Problem description> Return word for word the lines of the items that start at the first line and end at the line containing "Направление в действующие подготовительные", including both of those lines.

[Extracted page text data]

=== Section Start ===

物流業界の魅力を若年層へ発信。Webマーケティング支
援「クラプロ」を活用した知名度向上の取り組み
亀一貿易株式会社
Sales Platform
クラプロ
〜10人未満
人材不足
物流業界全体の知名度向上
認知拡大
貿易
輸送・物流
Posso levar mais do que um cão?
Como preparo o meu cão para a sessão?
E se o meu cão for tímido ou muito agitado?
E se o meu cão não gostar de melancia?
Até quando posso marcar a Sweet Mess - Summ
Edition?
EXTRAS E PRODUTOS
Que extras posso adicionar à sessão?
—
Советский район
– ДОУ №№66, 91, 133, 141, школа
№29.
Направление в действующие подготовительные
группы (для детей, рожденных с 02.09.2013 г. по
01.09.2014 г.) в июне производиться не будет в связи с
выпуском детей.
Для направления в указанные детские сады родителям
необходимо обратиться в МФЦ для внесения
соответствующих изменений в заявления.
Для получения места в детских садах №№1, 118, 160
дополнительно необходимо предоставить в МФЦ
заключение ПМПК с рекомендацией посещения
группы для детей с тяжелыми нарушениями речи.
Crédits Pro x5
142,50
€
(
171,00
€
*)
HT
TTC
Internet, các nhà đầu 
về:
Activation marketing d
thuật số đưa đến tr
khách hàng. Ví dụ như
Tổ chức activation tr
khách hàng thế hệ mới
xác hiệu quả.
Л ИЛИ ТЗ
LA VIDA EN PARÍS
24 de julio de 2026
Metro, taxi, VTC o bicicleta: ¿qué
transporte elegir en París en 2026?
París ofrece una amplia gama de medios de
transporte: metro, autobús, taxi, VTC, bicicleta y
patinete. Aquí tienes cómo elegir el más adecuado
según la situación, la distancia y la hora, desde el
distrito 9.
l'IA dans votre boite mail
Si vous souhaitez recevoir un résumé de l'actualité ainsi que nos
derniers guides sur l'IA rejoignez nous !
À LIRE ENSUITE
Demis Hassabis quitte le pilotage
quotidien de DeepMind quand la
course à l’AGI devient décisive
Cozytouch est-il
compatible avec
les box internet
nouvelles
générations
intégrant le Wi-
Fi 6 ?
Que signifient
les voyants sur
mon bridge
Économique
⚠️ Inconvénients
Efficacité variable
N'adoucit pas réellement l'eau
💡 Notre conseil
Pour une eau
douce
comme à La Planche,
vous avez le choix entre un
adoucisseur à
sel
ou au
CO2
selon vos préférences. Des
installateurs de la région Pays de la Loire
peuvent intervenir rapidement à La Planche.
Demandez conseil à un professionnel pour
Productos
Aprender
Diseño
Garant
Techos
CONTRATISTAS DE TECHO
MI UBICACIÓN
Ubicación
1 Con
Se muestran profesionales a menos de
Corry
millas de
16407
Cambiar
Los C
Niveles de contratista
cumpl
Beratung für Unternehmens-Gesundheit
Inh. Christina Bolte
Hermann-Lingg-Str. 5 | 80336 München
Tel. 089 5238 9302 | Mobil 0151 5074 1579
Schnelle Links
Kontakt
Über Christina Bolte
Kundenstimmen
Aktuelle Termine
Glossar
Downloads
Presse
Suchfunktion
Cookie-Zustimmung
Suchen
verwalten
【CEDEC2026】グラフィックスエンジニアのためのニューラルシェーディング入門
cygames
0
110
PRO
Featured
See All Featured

=== Section End ===

Result of this exercise>
物流業界の魅力を若年層へ発信。Webマーケティング支
援「クラプロ」を活用した知名度向上の取り組み
亀一貿易株式会社
Sales Platform
クラプロ
〜10人未満
人材不足
物流業界全体の知名度向上
認知拡大
貿易
輸送・物流
Posso levar mais do que um cão?
Como preparo o meu cão para a sessão?
E se o meu cão for tímido ou muito agitado?
E se o meu cão não gostar de melancia?
Até quando posso marcar a Sweet Mess - Summ
Edition?
EXTRAS E PRODUTOS
Que extras posso adicionar à sessão?
—
Советский район
– ДОУ №№66, 91, 133, 141, школа
№29.
Направление в действующие подготовительные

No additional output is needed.